Regulatory Information Conference Assistant
Nuclear and radiation-related trivia is anything but trivial. It can be unexpectedly interesting – and you may find some of it surprising. This is a REFRESH of some little known “factoids” compiled from folks throughout the NRC.
* In the 1930s, a failed experiment by a Swiss physicist for detecting gas using a radioactive source led to the discovery of smoke detectors when the scientist lit a cigarette and the detector registered a reaction. The NRC approved 70 different smoke detector designs in 2012.
* It is estimated if only one NRC technical reviewer did each design certification application review, it would take 32 years to complete the review.
* The NRC’s first Chairman, Bill Anders, was an astronaut on Apollo 8’s mission to the moon.
* NRC Inspectors from Region IV get a lot of frequent flier miles. They review activities in remote locations such as Guam, Saipan and the northern reaches of Alaska, among other locations.
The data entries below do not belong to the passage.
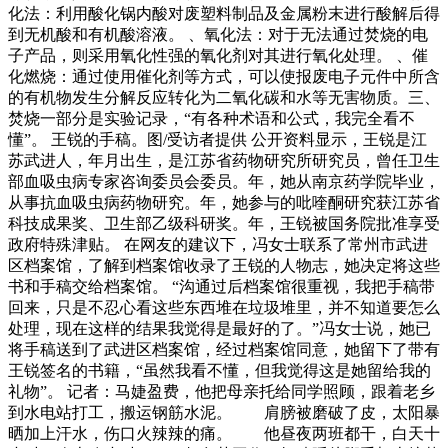
化法：利用酸化锅内酸对废塑料制品及金属粉末进行酸解后得
到无机酸和有机酸溶液。 、氧化法：对于无法通过焚烧的电
子产品，则采用氧化性强的氧化剂对其进行氧化处理。 、催
化燃烧：通过使用催化剂等方式，可以使报废电子元件中所含
的有机物发生分解反应转化为二氧化碳和水等无害物质。三、
焚烧一部分是实验记录，“有各种术语和公式，我完全看不
懂”。 王锐的手稿。图/受访者提供 公开资料显示，王锐是江
苏武进人，年月出生，是江苏省药物研究所研究员，曾任卫生
部血吸虫病专家咨询委员会委员。年，她从南京药学院毕业，
从事抗血吸虫病药物研究。年，她参与的吡喹酮研究获江苏省
科技成果奖、卫生部乙级科研奖。年，王锐被国务院批准享受
政府特殊津贴。 在网友的建议下，冯女士联系了常州市武进
区档案馆，了解到档案馆收录了王锐的人物志，她决定将这些
书和手稿交给档案馆。 “沟通过后档案馆很重视，我把手稿带
回来，只是不忍心看这些东西堆在垃圾堆里，并不知道要怎么
处理，现在这样的结果我觉得是最好的了。”冯女士说，她已
将手稿送到了武进区档案馆，经过档案馆同意，她留下了带有
王锐签名的书籍，“虽然我看不懂，但我觉得这是她留给我的
礼物”。 记者：马婕盈费，他把母亲托给同学照顾，跟着老乡
到水电站打工，搬运钢筋水泥。 肩膀被磨破了皮，太阳暴
晒加上汗水，伤口火辣辣的痛。 他昼夜两班都干，白天十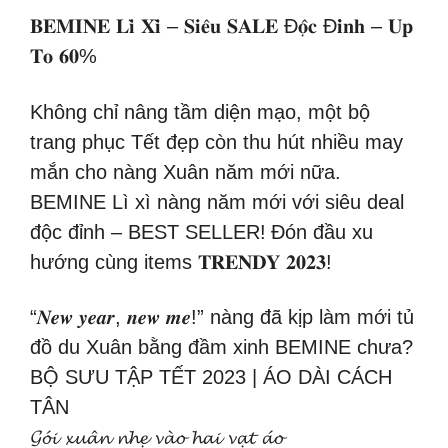
𝐁𝐄𝐌𝐈𝐍𝐄 𝐋𝐢̀ 𝐗𝐢̀ – 𝐒𝐢𝐞̂𝐮 𝐒𝐀𝐋𝐄 Đ𝐨̣̂𝐜 Đ𝐢̉𝐧𝐡 – 𝐔𝐩
𝐓𝐨 𝟔𝟎%
Không chỉ nâng tầm diện mạo, một bộ
trang phục Tết đẹp còn thu hút nhiều may
mắn cho nàng Xuân năm mới nữa.
BEMINE Lì xì nàng năm mới với siêu deal
độc đỉnh – BEST SELLER!
Đón đầu xu
hướng cùng items 𝐓𝐑𝐄𝐍𝐃𝐘 𝟐𝟎𝟐𝟑!
“𝑵𝒆𝒘 𝒚𝒆𝒂𝒓, 𝒏𝒆𝒘 𝒎𝒆!” nàng đã kịp làm mới tủ
đồ du Xuân bằng đầm xinh BEMINE chưa?
BỘ SƯU TẬP TẾT 2023 | ÁO DÀI CÁCH
TÂN
𝓖𝓸́𝓲 𝔁𝓾𝓪̂𝓷 𝓷𝓱𝓮̣ 𝓿𝓪̀𝓸 𝓱𝓪𝓲 𝓿𝓪̣𝓽 𝓪́𝓸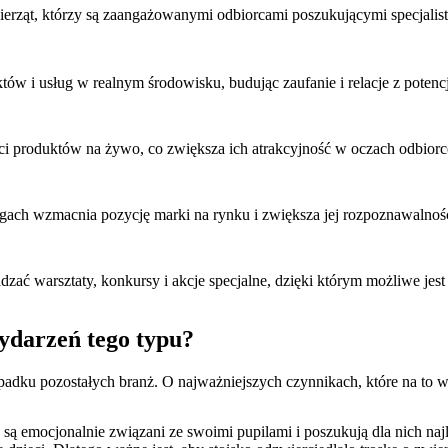
erząt, którzy są zaangażowanymi odbiorcami poszukującymi specjalist
tów i usług w realnym środowisku, budując zaufanie i relacje z potenc
ci produktów na żywo, co zwiększa ich atrakcyjność w oczach odbior
gach wzmacnia pozycję marki na rynku i zwiększa jej rozpoznawalnoś
zać warsztaty, konkursy i akcje specjalne, dzięki którym możliwe j
wydarzeń tego typu?
ypadku pozostałych branż. O najważniejszych czynnikach, które na to w
, są emocjonalnie związani ze swoimi pupilami i poszukują dla nich n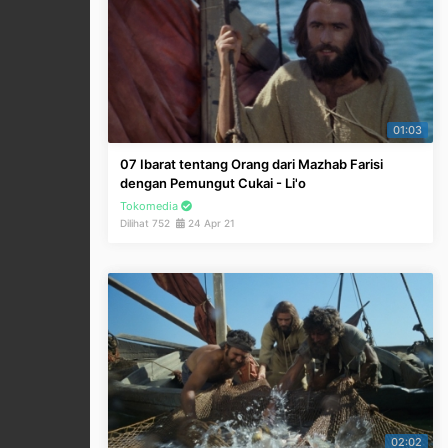
01:03
07 Ibarat tentang Orang dari Mazhab Farisi
dengan Pemungut Cukai - Li'o
Tokomedia
Dilihat 752
24 Apr 21
02:02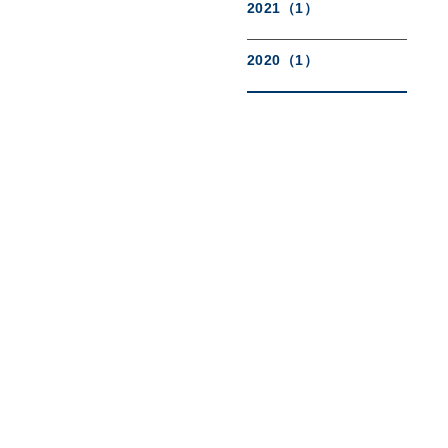
2021（1）
2020（1）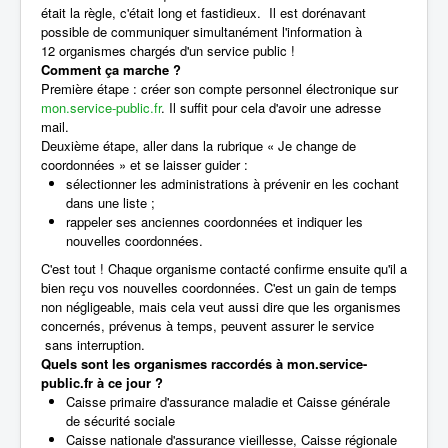
Service en ligne de changement de coordonnées
était la règle, c'était long et fastidieux.
Il est dorénavant
possible de communiquer simultanément l'information à
12 organismes chargés d'un service public !
Comment ça marche ?
Première étape : créer son compte personnel électronique sur
mon.service-public.fr
. Il suffit pour cela d'avoir une adresse
mail.
Deuxième étape, aller dans la rubrique « Je change de
coordonnées » et se laisser guider :
sélectionner les administrations à prévenir en les cochant
dans une liste ;
rappeler ses anciennes coordonnées et indiquer les
nouvelles coordonnées.
C'est tout ! Chaque organisme contacté confirme ensuite qu'il a
bien reçu vos nouvelles coordonnées. C'est un gain de temps
non négligeable, mais cela veut aussi dire que les organismes
concernés, prévenus à temps, peuvent assurer le service
sans interruption.
Quels sont les organismes raccordés à mon.service-
public.fr à ce jour ?
Caisse primaire d'assurance maladie et Caisse générale
de sécurité sociale
Caisse nationale d'assurance vieillesse, Caisse régionale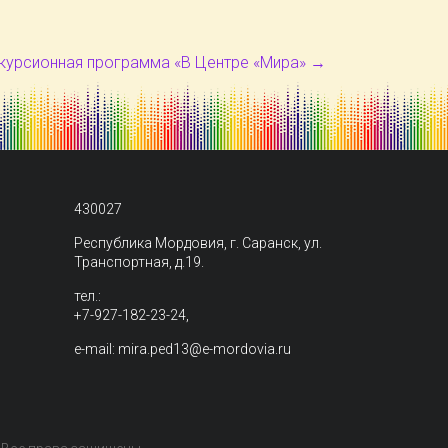
курсионная программа «В Центре «Мира»
→
430027
Республика Мордовия, г. Саранск, ул.
Транспортная, д.19.
тел.:
+7-927-182-23-24,
e-mail: mira.ped13@e-mordovia.ru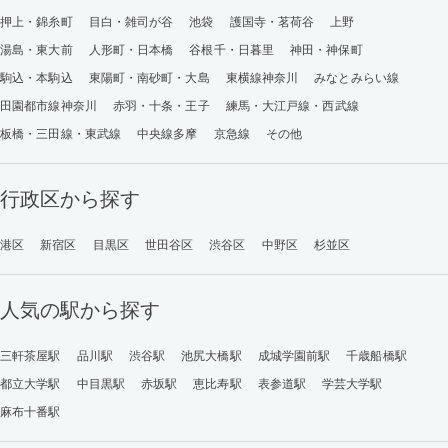
押上・錦糸町
目白・雑司が谷
池袋
護国寺・茗荷谷
上野
湯島・東大前
人形町・日本橋
谷根千・日暮里
神田・神保町
駒込・本駒込
東陽町・南砂町・大島
東横線神奈川
みなとみらい線
田園都市線神奈川
赤羽・十条・王子
練馬・大江戸線・西武線
板橋・三田線・東武線
中央線多摩
京急線
その他
行政区から探す
港区
新宿区
目黒区
世田谷区
渋谷区
中野区
杉並区
人気の駅から探す
三軒茶屋駅
品川駅
渋谷駅
池尻大橋駅
成城学園前駅
千歳船橋駅
都立大学駅
中目黒駅
赤坂駅
恵比寿駅
表参道駅
学芸大学駅
麻布十番駅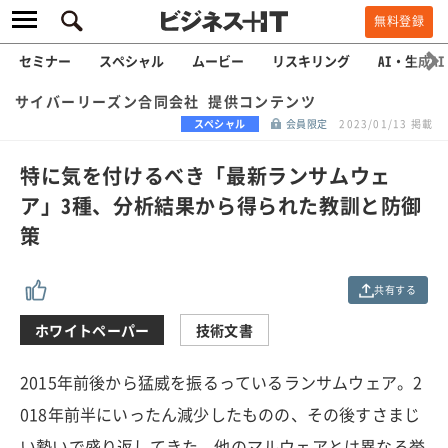
無料登録
セミナー
スペシャル
ムービー
リスキリング
AI・生成AI
サイバーリーズン合同会社 提供コンテンツ
スペシャル
会員限定
2023/01/13 掲載
特に気を付けるべき「最新ランサムウェ
ア」3種、分析結果から得られた教訓と防御
策
共有する
ホワイトペーパー
技術文書
2015年前後から猛威を振るっているランサムウェア。2
018年前半にいったん減少したものの、その後すさまじ
い勢いで盛り返してきた。他のマルウェアとは異なる挙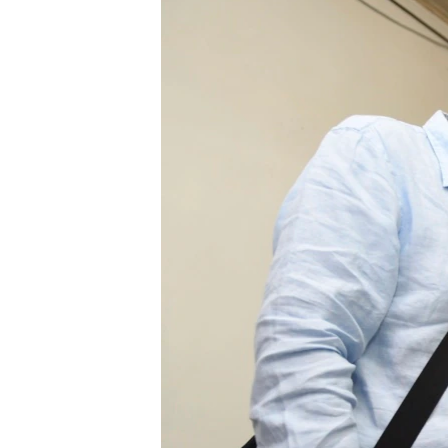
转
VOA今日焦点
非洲
军事
国会报道
到
检
中文广播
美洲
劳工
美中关系
索
全球议题
环境
美国建国250周年
埃博拉疫情
美国之音专访
重要讲话与声明
台海两岸关系
南中国海争端
关注西藏
关注新疆
GEN Z 看美国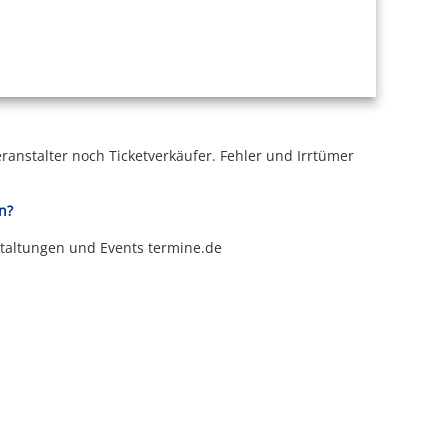
ranstalter noch Ticketverkäufer.
Fehler und Irrtümer
n?
staltungen und Events termine.de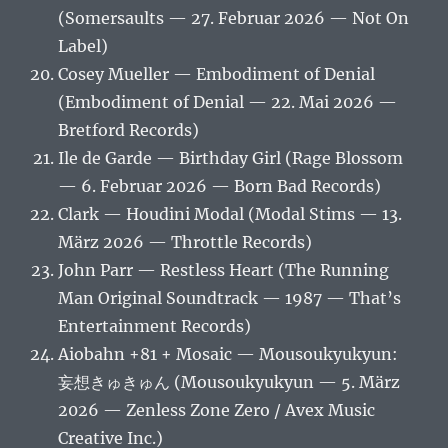
(Somersaults — 27. Februar 2026 — Not On
Label)
Cosey Mueller — Embodiment of Denial
(Embodiment of Denial — 22. Mai 2026 —
Bretford Records)
Ile de Garde — Birthday Girl (Rage Blossom
— 6. Februar 2026 — Born Bad Records)
Clark — Houdini Modal (Modal Stims — 13.
März 2026 — Throttle Records)
John Parr — Restless Heart (The Running
Man Original Soundtrack — 1987 — That’s
Entertainment Records)
Aiobahn +81 + Mosaic — Mousoukyukyun:
妄想きゅきゅん (Mousoukyukyun — 5. März
2026 — Zenless Zone Zero / Avex Music
Creative Inc.)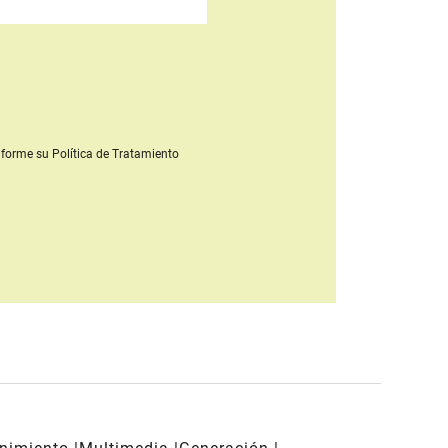
forme su Política de Tratamiento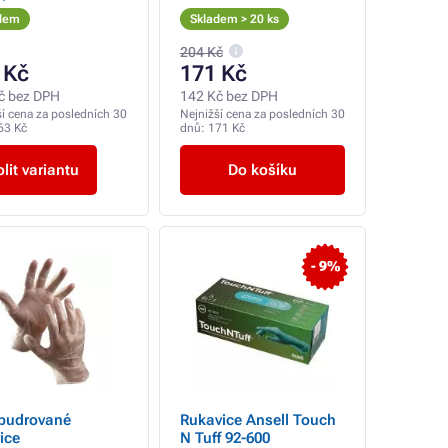
s
dem
Skladem > 20 ks
204 Kč
 Kč
171 Kč
č bez DPH
142 Kč bez DPH
ší cena za posledních 30
Nejnižší cena za posledních 30
63 Kč
dnů:
171 Kč
lit variantu
Do košíku
- 9%
 pudrované
Rukavice Ansell Touch
ice
N Tuff 92-600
* The NRC was the first federal agency to give the public electronic access to all of its public documents through the groundbreaking system known as ADAMS (Agencywide Documents Access and Management System).
* The final safety evaluation report for the ESBWR design certification document contains about 3,800 pages.
* The indicator lights in early appliances ─ such as clothes washers and dryers, coffeemakers, and stereos ─ used Krypton–85, a radioactive isotope.
* The NRC performs classified reviews of new Naval Reactor submarine and aircraft carrier reactor plants and provides advice to the Navy on the designs. This practice was initiated by President Kennedy in the 1960s.
* Three women have held the title of Chairman — Allison Macfarlane, Shirley Jackson and Greta Dicus.
* In 1992 Hurricane Andrew struck the Turkey Point nuclear power plant in Southern Florida, which prompted the NRC and FEMA to enter into a “Memorandum of Understanding” regarding emergency preparedness.
* NRC’s longest serving commissioner was Commissioner Edward McGaffigan. He served 11 years (from 1996-2007) after appointments twice by President Clinton and once by President Bush. He died while still serving on the Commission.
* On average, NRC expends 6,160 hours of inspection effort at each operating reactor site each year.
This post originally ran in Summer 2013.